Ectopic expression of NS5A reduces GTP-Arf1 levels. Huh7 cells were either transfected with pEF6-NS5A, mock transfected with the pEF6 vector, or left untreated (cont.). Seventy-two hours after transfection, cells were lysed and subjected to a pulldown assay using GGA-GST bound to glutathione-Sepharose beads, as described in Materials and Methods. (Top) Representative Western blot. Equal amounts of cell lysates of the pulled-down material were probed with anti-Arf1, anti-NS5A, and anti-actin antibodies. (Bottom) Quantitative analyses of three experiments. Results are means ± standard errors for three independent experiments (P, <0.001 by a two-tailed t test of NS5A- versus mock-transfected cells).

FIG. 5.

NS5A colocalizes with Arf1 T31N-GFP at the peripheries of LDs. (A to C) FLRP1 cells were transfected with the indicated Arf1-GFP constructs. (D to F) Huh7 cells were cotransfected with Arf1-GFP constructs and pEF6-NS5A. Cells were immunostained with anti-NS5A antibodies (blue) and with Oil Red O (red). Cells were then visualized by confocal microscopy. Arrows indicate sites of NS5A and Arf colocalization at the peripheries of LDs. (G) Quantitative analysis of GFP-Arf and NS5A associated with the peripheries of LDs was performed as for Fig. 2C.

FIG. 6.

Arf1 knockdown by siRNA treatment decreases HCV RNA replication and the levels of infectious viral particles. (A and B) FLRP1 cells.
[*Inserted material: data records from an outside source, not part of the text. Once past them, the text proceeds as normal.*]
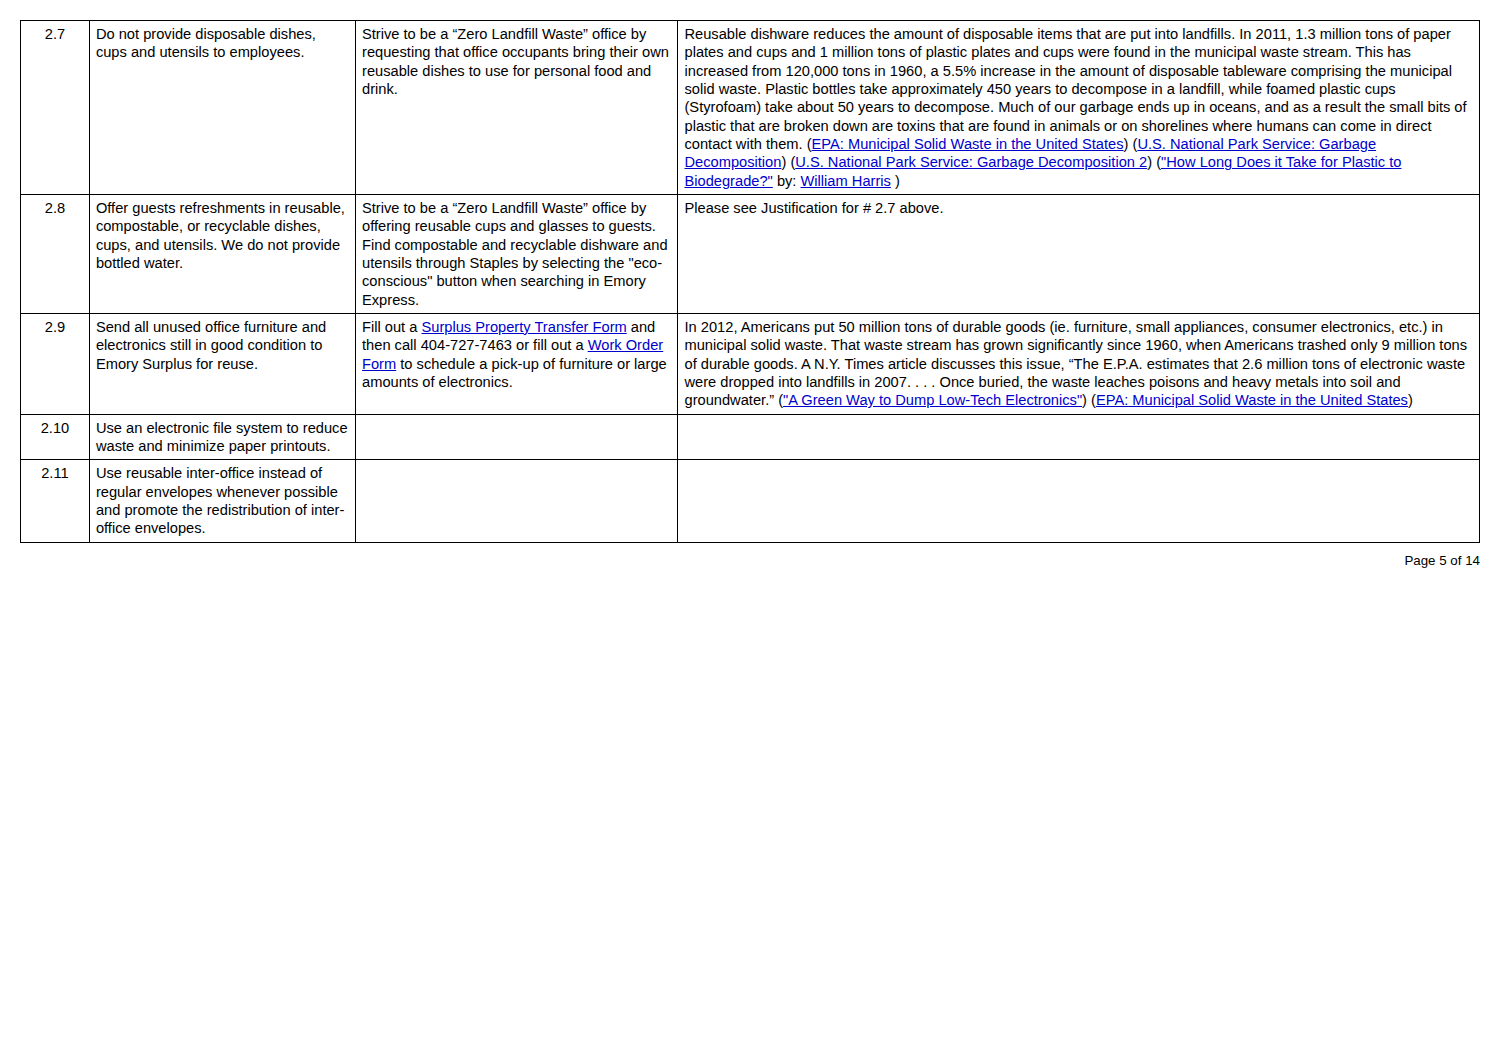| 2.7 | Do not provide disposable dishes, cups and utensils to employees. | Strive to be a “Zero Landfill Waste” office by requesting that office occupants bring their own reusable dishes to use for personal food and drink. | Reusable dishware reduces the amount of disposable items that are put into landfills. In 2011, 1.3 million tons of paper plates and cups and 1 million tons of plastic plates and cups were found in the municipal waste stream. This has increased from 120,000 tons in 1960, a 5.5% increase in the amount of disposable tableware comprising the municipal solid waste. Plastic bottles take approximately 450 years to decompose in a landfill, while foamed plastic cups (Styrofoam) take about 50 years to decompose. Much of our garbage ends up in oceans, and as a result the small bits of plastic that are broken down are toxins that are found in animals or on shorelines where humans can come in direct contact with them. ( EPA: Municipal Solid Waste in the United States ) ( U.S. National Park Service: Garbage Decomposition ) ( U.S. National Park Service: Garbage Decomposition 2 ) ( "How Long Does it Take for Plastic to Biodegrade?" by: William Harris ) |
| 2.8 | Offer guests refreshments in reusable, compostable, or recyclable dishes, cups, and utensils. We do not provide bottled water. | Strive to be a “Zero Landfill Waste” office by offering reusable cups and glasses to guests. Find compostable and recyclable dishware and utensils through Staples by selecting the "eco-conscious" button when searching in Emory Express. | Please see Justification for # 2.7 above. |
| 2.9 | Send all unused office furniture and electronics still in good condition to Emory Surplus for reuse. | Fill out a Surplus Property Transfer Form and then call 404-727-7463 or fill out a Work Order Form to schedule a pick-up of furniture or large amounts of electronics. | In 2012, Americans put 50 million tons of durable goods (ie. furniture, small appliances, consumer electronics, etc.) in municipal solid waste. That waste stream has grown significantly since 1960, when Americans trashed only 9 million tons of durable goods. A N.Y. Times article discusses this issue, “The E.P.A. estimates that 2.6 million tons of electronic waste were dropped into landfills in 2007. . . . Once buried, the waste leaches poisons and heavy metals into soil and groundwater.” ( "A Green Way to Dump Low-Tech Electronics" ) ( EPA: Municipal Solid Waste in the United States ) |
| 2.10 | Use an electronic file system to reduce waste and minimize paper printouts. | | |
| 2.11 | Use reusable inter-office instead of regular envelopes whenever possible and promote the redistribution of inter-office envelopes. | | |
Page 5 of 14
Cells were transfected with Arf1 siRNA (siArf1) or with a control nontargeting siRNA (siControl), as described in Materials and Methods. (A) (Top) Cells were then lysed and subjected to Western blot analysis using antibodies directed against NS5A, NS3, Arf1, or actin. (Bottom) In parallel experiments, total cellular RNA was extracted and used to determine HCV and Arf1 RNA levels by quantitative RT-PCR. Results are means ± standard errors for three experiments, each performed in triplicate. Asterisks indicate significant differences (*, P < 0.05; **, P < 0.0001) by a two-tailed t test. (B) (Top) Cells treated with siArf1 or siControl were immunostained with anti-NS5A (green) and Oil Red O (red). (Bottom) NS5A associated with LDs was scored as for Fig. 2C. (C and D) J6/JFH1-expressing cells. Huh7.5 cells were electroporated with J6/JFH1 and were transfected with siArf1 or siControl. (C) Total RNA was extracted, and quantitative RT-PCR was used to determine the levels of HCV and Arf1 RNA. The results are means ± standard errors for three independent experiments (P < 0.0001). (D) Levels of infectious HCV particles were determined in the cell medium (Extracellular) and cell lysates (Intracellular). Results are means ± standard errors for three experiments performed independently, each in triplicate. P, <0.0001 by a two-tailed t test for siArf1-treated versus siControl-treated cells.